Stored data entries
◇ ◇ ◇
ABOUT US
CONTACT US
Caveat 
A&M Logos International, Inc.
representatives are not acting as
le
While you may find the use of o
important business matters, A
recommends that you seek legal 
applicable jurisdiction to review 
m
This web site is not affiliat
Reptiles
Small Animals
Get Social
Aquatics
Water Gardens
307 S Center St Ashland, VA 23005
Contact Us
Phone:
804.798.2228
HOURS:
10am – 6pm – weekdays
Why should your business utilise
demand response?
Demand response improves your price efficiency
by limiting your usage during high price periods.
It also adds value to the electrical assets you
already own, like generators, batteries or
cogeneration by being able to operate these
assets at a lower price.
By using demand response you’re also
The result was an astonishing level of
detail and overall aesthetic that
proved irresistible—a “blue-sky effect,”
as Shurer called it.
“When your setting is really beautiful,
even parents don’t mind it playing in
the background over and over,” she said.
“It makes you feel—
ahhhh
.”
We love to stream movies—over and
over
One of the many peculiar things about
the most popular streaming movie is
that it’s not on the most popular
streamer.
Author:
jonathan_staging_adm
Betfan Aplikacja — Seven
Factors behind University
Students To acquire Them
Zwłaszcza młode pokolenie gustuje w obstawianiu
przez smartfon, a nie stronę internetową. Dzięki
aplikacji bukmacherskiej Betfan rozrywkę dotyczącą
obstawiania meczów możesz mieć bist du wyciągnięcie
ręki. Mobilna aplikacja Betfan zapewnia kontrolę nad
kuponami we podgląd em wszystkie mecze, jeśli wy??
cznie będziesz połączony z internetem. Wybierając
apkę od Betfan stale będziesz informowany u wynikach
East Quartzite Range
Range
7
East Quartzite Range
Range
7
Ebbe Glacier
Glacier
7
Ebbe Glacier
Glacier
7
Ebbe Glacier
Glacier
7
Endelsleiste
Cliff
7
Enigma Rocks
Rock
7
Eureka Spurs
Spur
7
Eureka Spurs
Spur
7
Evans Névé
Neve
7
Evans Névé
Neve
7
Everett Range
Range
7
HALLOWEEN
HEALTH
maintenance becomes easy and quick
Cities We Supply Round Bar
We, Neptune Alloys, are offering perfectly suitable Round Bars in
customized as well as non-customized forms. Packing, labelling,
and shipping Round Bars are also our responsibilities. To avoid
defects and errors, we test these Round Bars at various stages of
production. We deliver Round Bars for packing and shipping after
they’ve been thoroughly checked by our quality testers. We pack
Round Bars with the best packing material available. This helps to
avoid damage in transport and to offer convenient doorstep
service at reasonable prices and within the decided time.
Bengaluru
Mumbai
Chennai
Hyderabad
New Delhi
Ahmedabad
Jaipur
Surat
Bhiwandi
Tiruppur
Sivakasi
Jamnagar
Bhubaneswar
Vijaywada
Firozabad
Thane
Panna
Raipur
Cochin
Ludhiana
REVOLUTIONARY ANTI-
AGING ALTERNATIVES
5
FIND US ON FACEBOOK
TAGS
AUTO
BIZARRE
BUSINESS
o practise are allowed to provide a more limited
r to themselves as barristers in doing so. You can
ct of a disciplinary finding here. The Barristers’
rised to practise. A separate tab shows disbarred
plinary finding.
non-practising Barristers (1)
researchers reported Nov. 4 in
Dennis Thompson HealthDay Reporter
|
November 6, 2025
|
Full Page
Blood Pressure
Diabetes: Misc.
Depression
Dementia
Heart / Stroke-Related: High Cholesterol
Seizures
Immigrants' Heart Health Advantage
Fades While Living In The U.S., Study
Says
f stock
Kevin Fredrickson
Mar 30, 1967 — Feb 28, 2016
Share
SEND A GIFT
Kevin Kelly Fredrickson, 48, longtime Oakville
◇ ◇ ◇
For this exercise, please output exactly the lines above starting at the line with "cogeneration by being able to operate these" and ending at the line with "your setting is", ends included.

[OUTPUT BELOW]
cogeneration by being able to operate these
assets at a lower price.
By using demand response you’re also
The result was an astonishing level of
detail and overall aesthetic that
proved irresistible—a “blue-sky effect,”
as Shurer called it.
“When your setting is really beautiful,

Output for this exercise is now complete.